* **What you should do**: Rewrite the material from the line with "phylum: Tracheophyta" to the line with "scientific name: Nothofagus solandri", substituting "Latin name" for "scientific name" and changing nothing else. Give only those lines.

* **Records shown**:
* start *
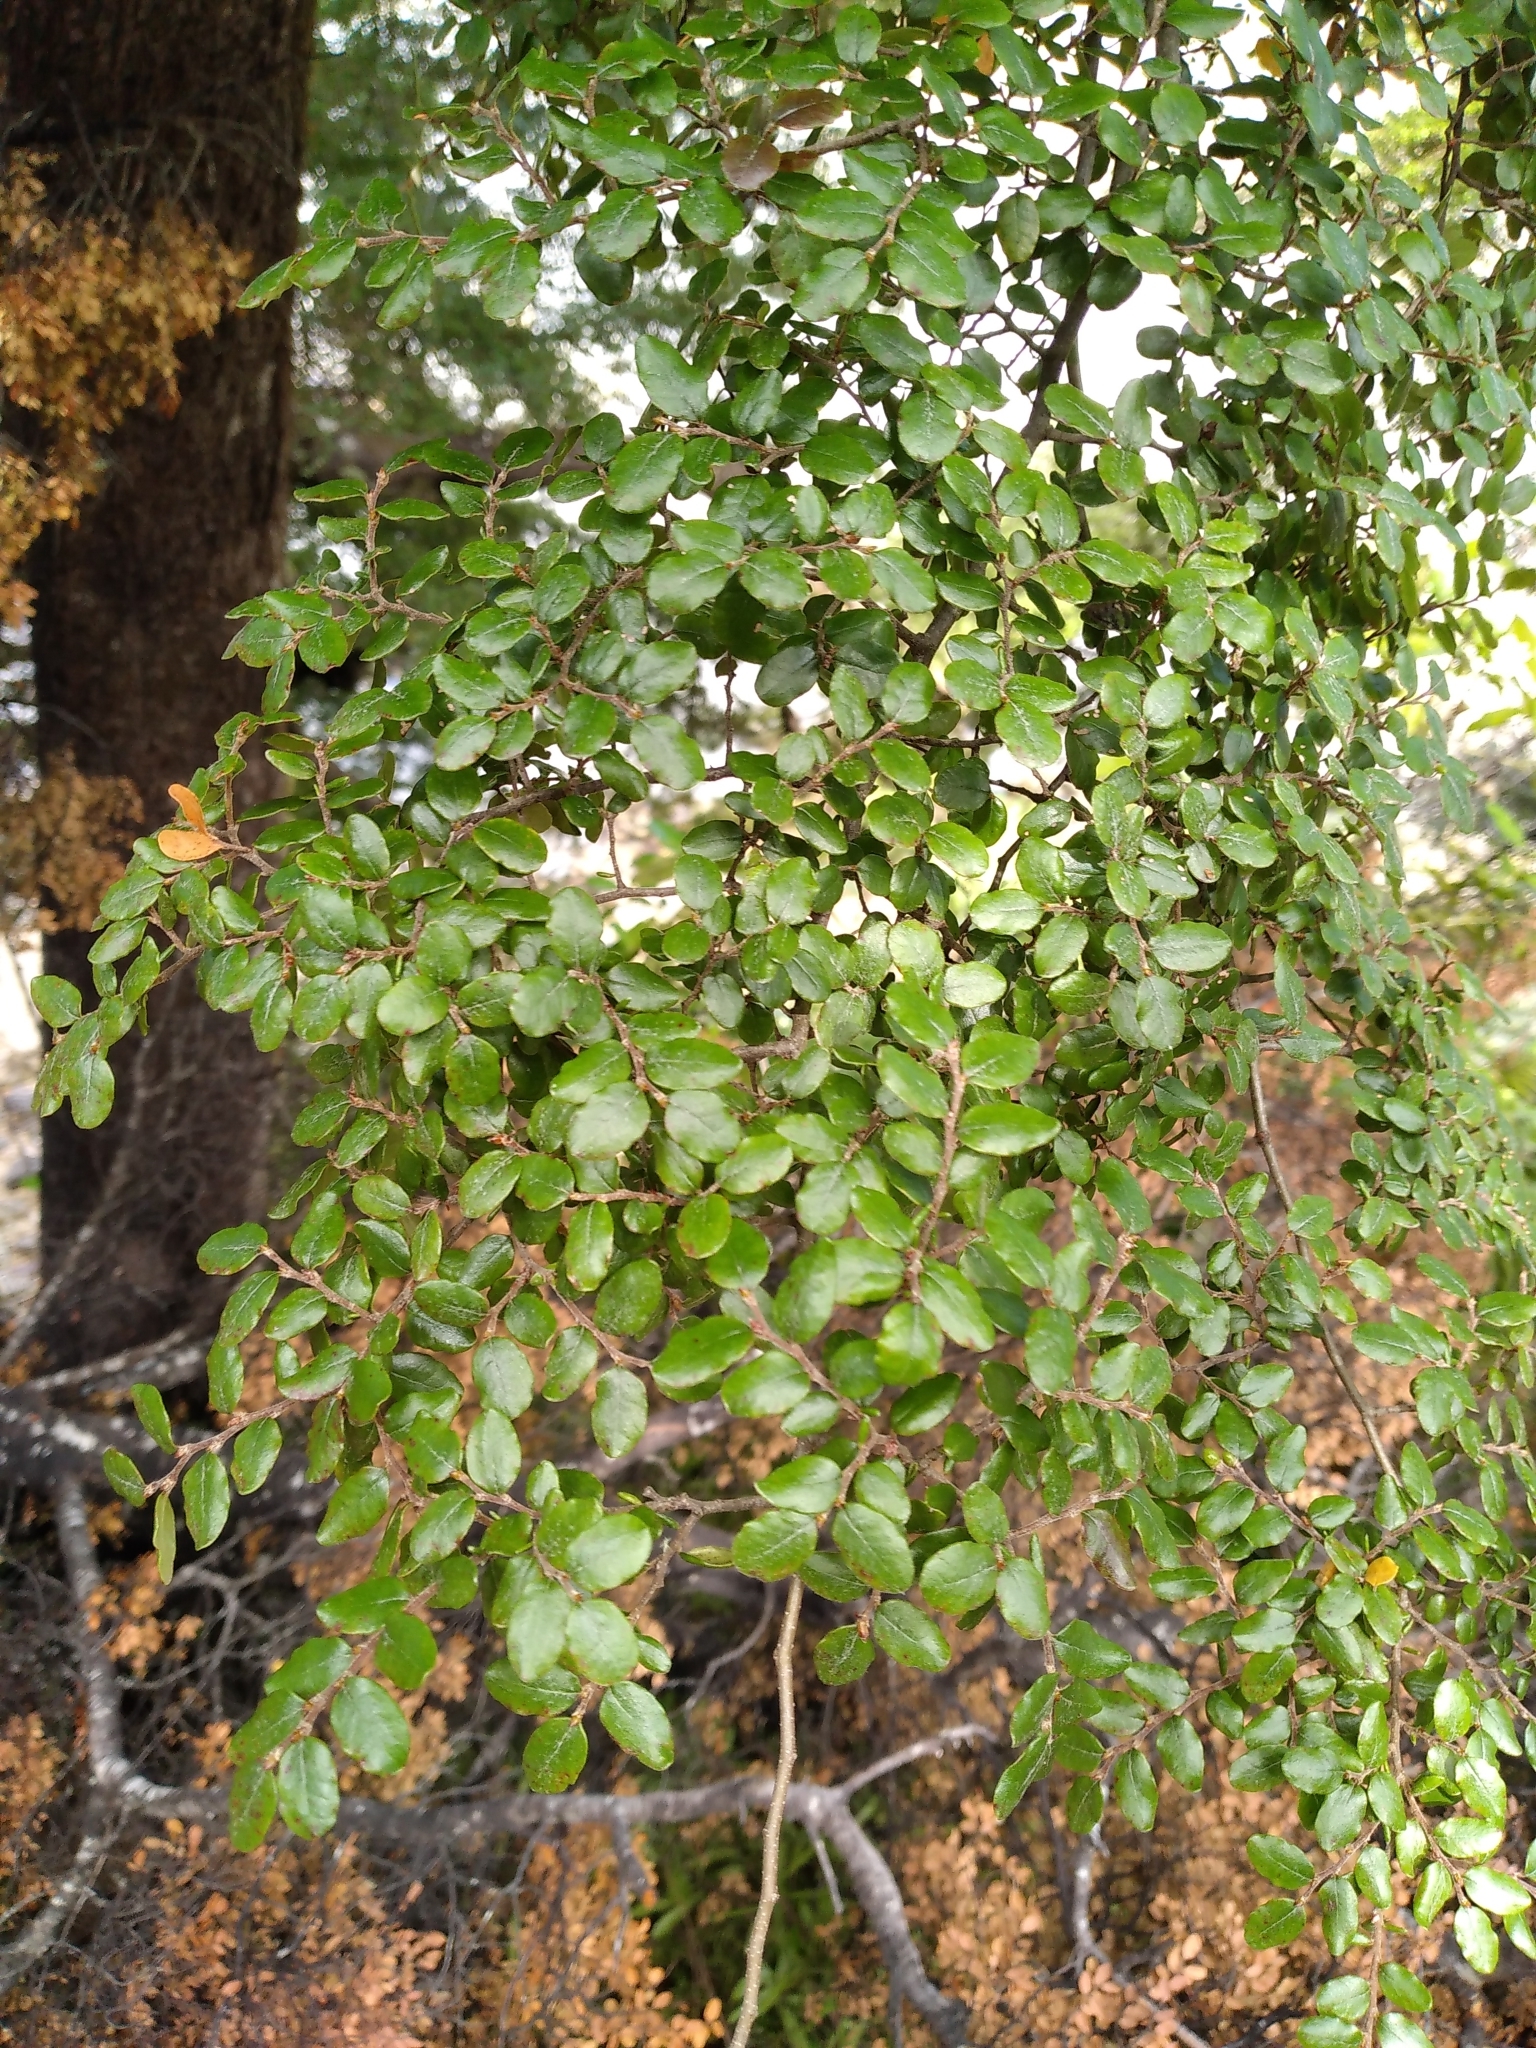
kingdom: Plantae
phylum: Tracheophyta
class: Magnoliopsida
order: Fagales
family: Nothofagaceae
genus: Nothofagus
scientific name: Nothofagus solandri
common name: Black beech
* end *
* start *
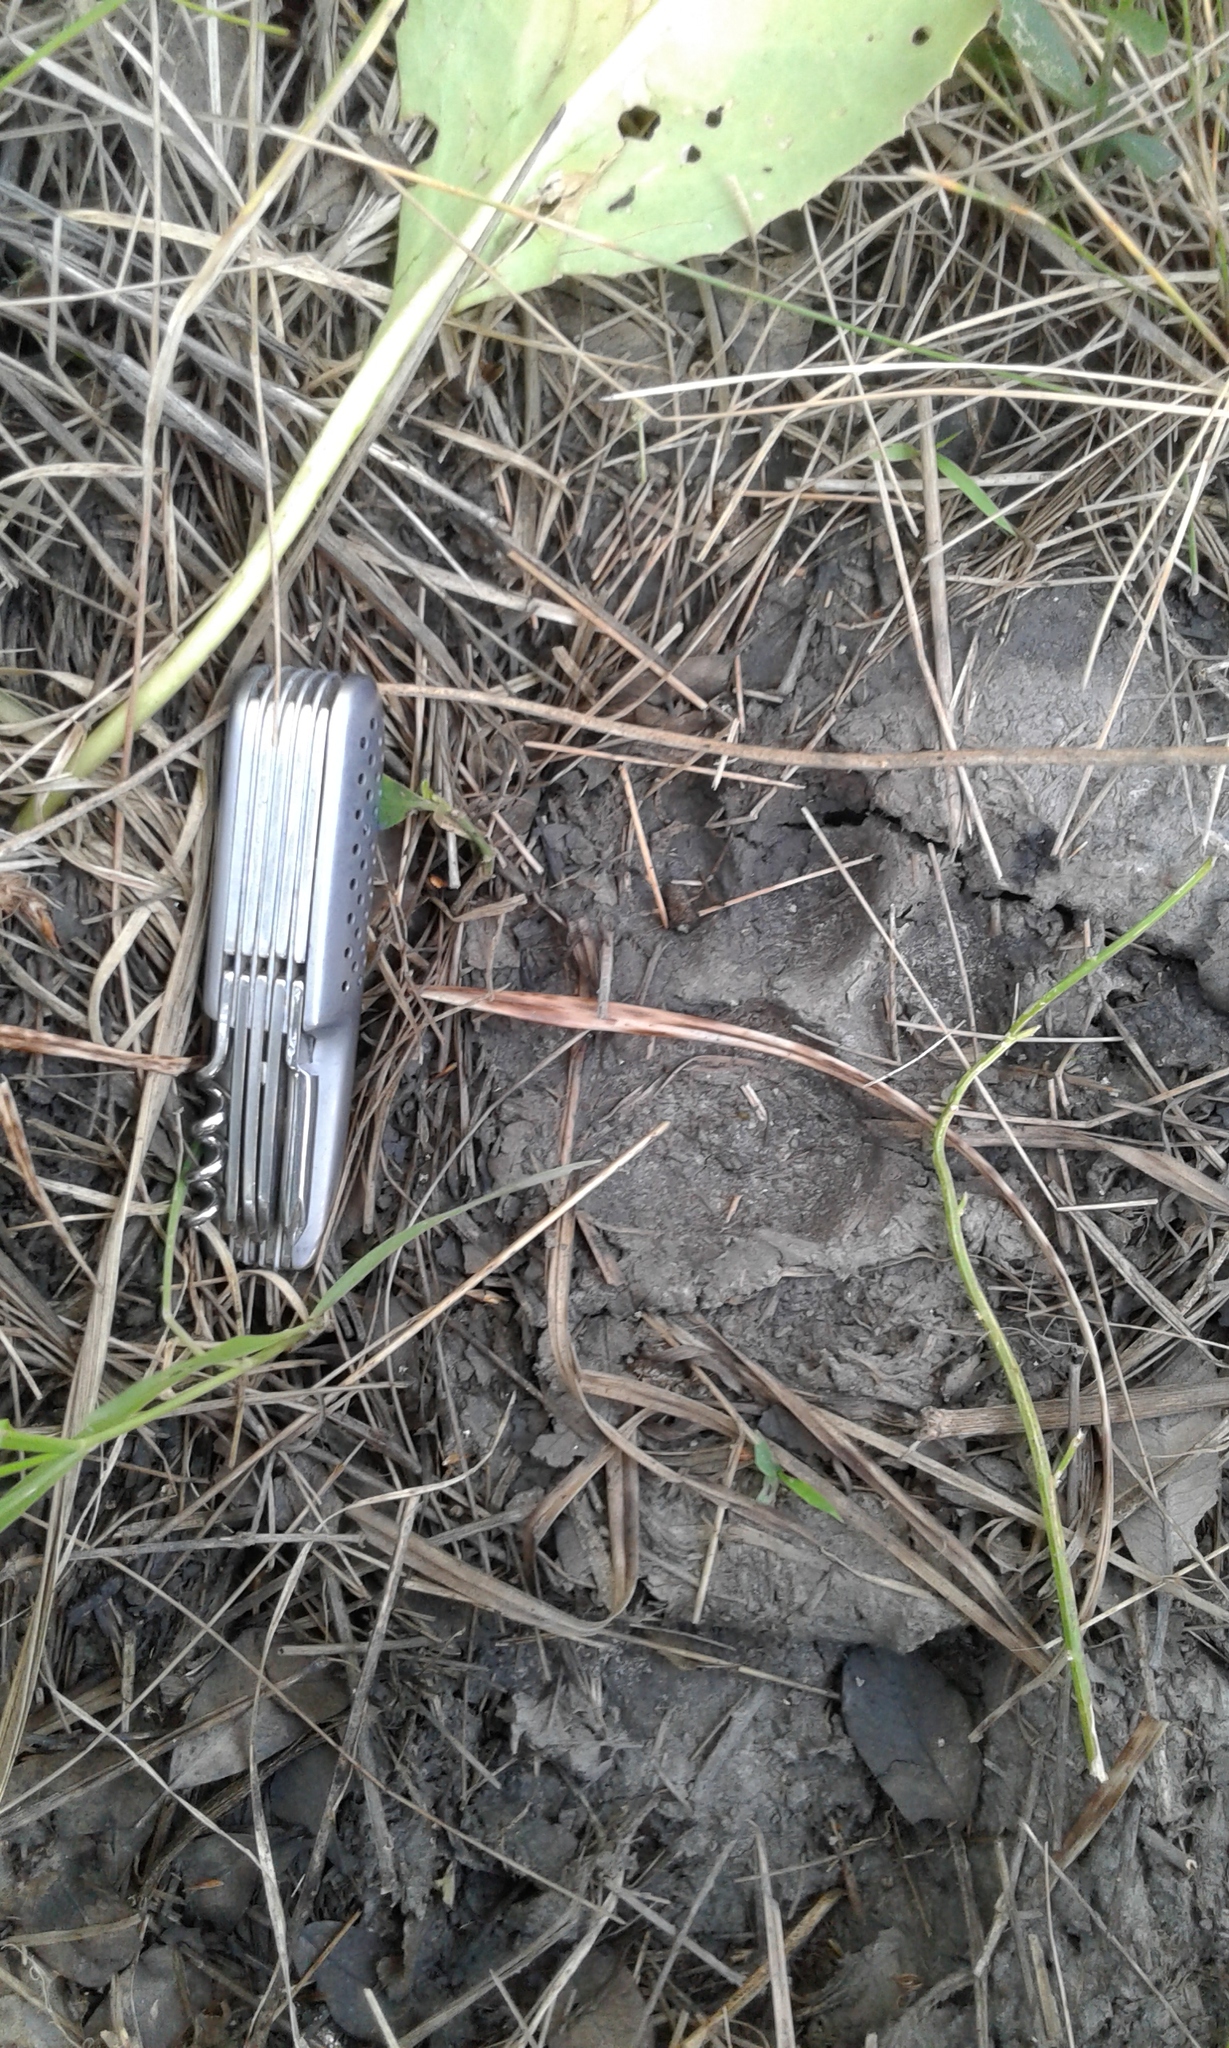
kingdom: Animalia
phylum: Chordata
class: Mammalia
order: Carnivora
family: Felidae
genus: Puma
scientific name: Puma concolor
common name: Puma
* end *
* start *
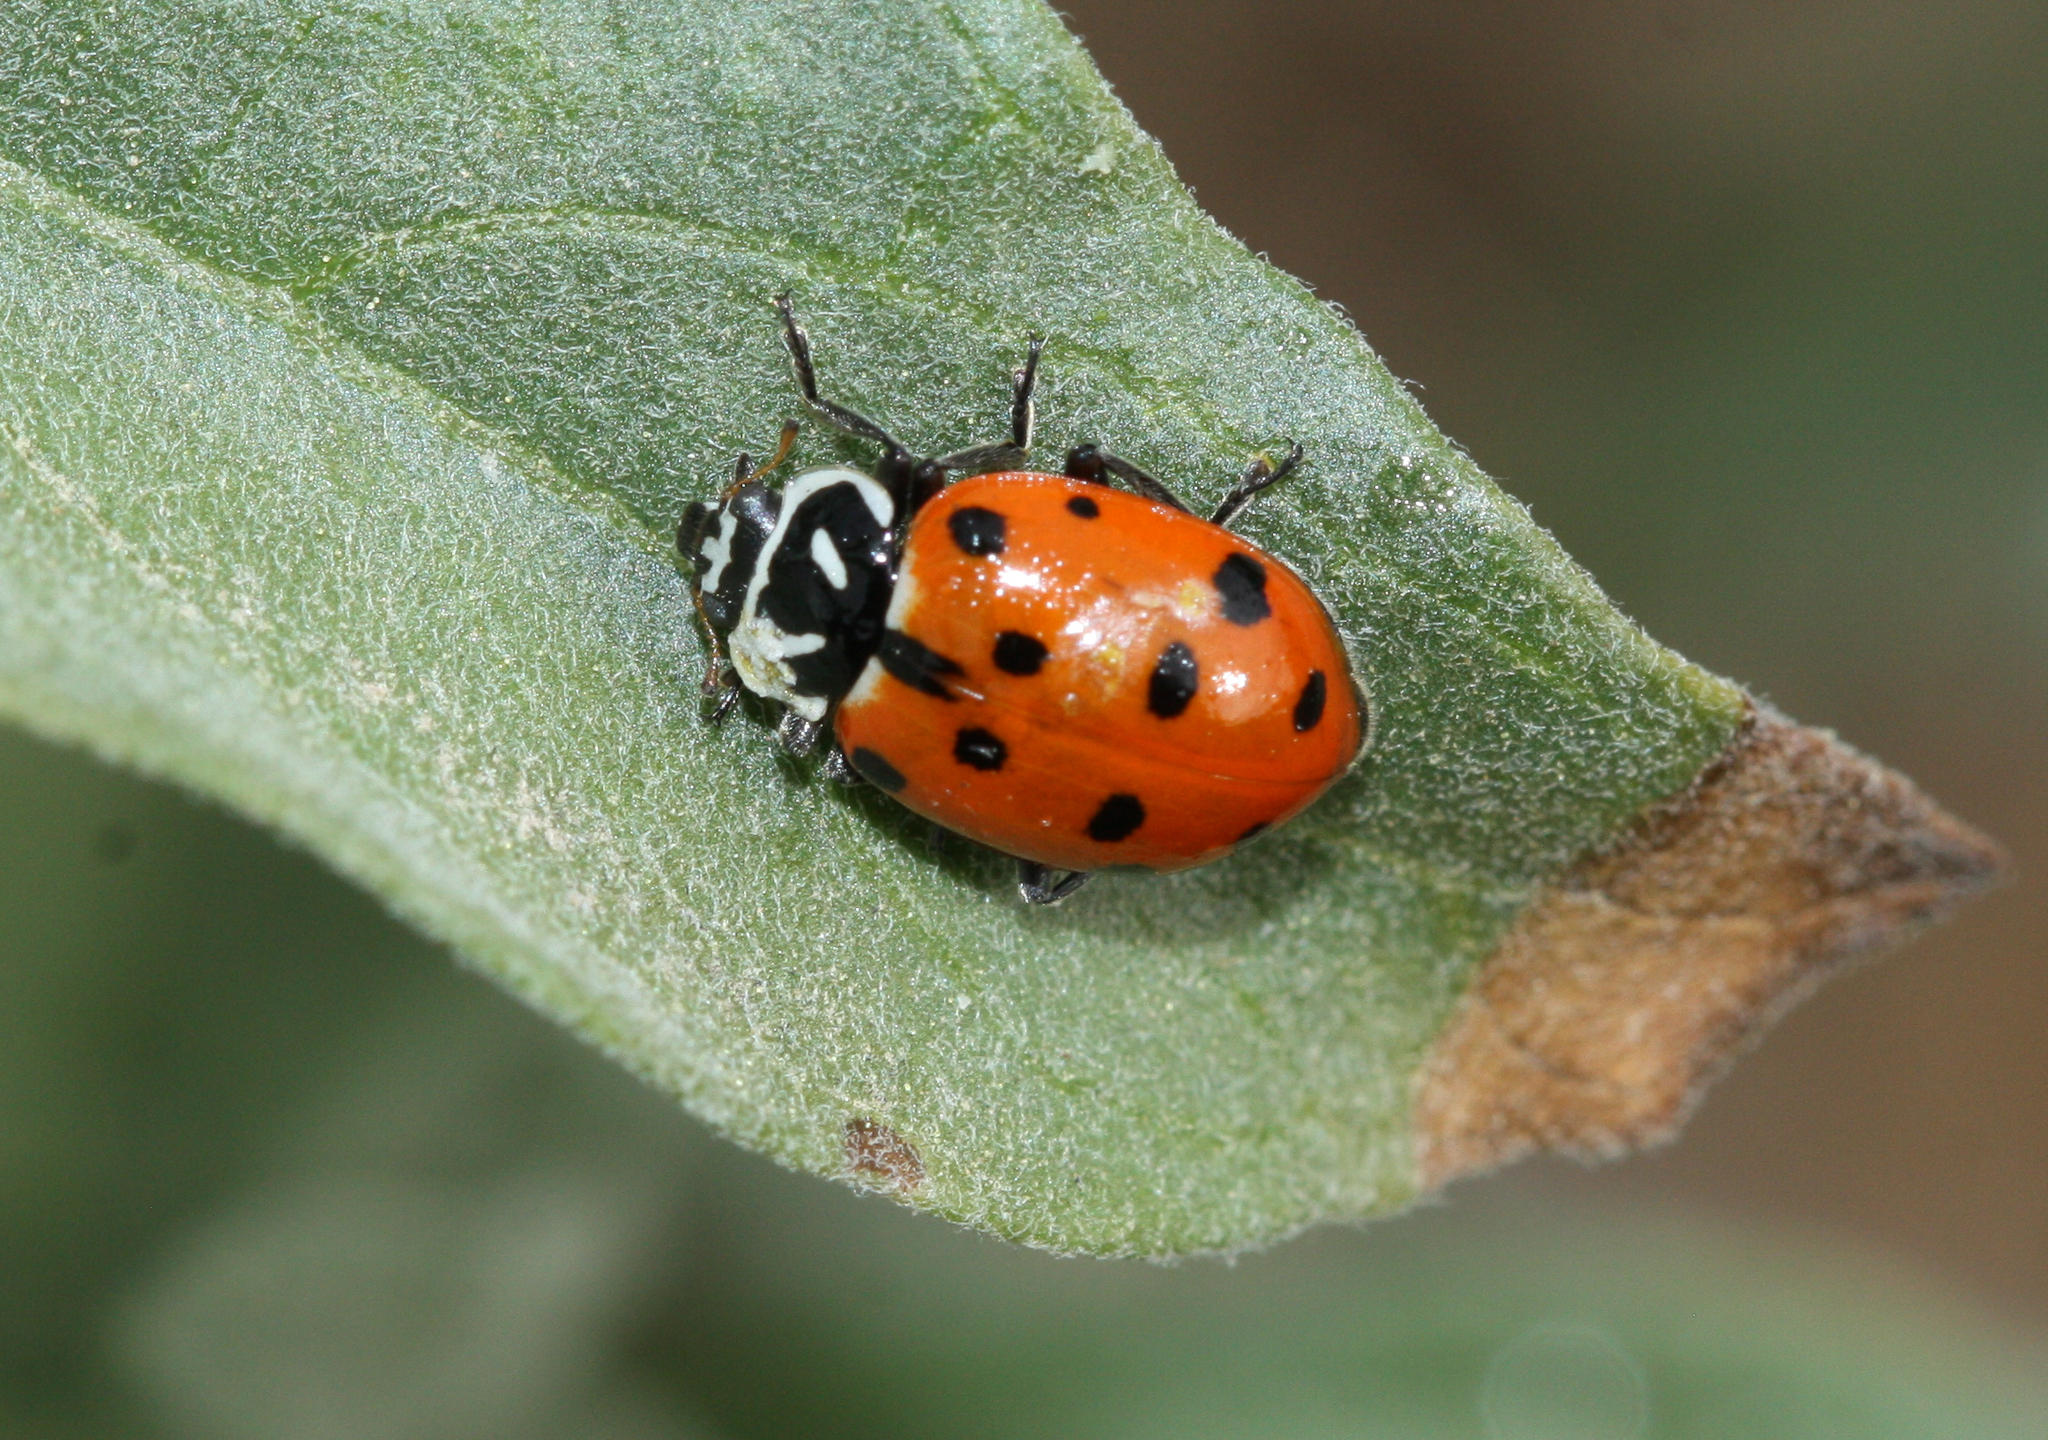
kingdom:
* end *
* **The response**:
phylum: Tracheophyta
class: Magnoliopsida
order: Fagales
family: Nothofagaceae
genus: Nothofagus
Latin name: Nothofagus solandri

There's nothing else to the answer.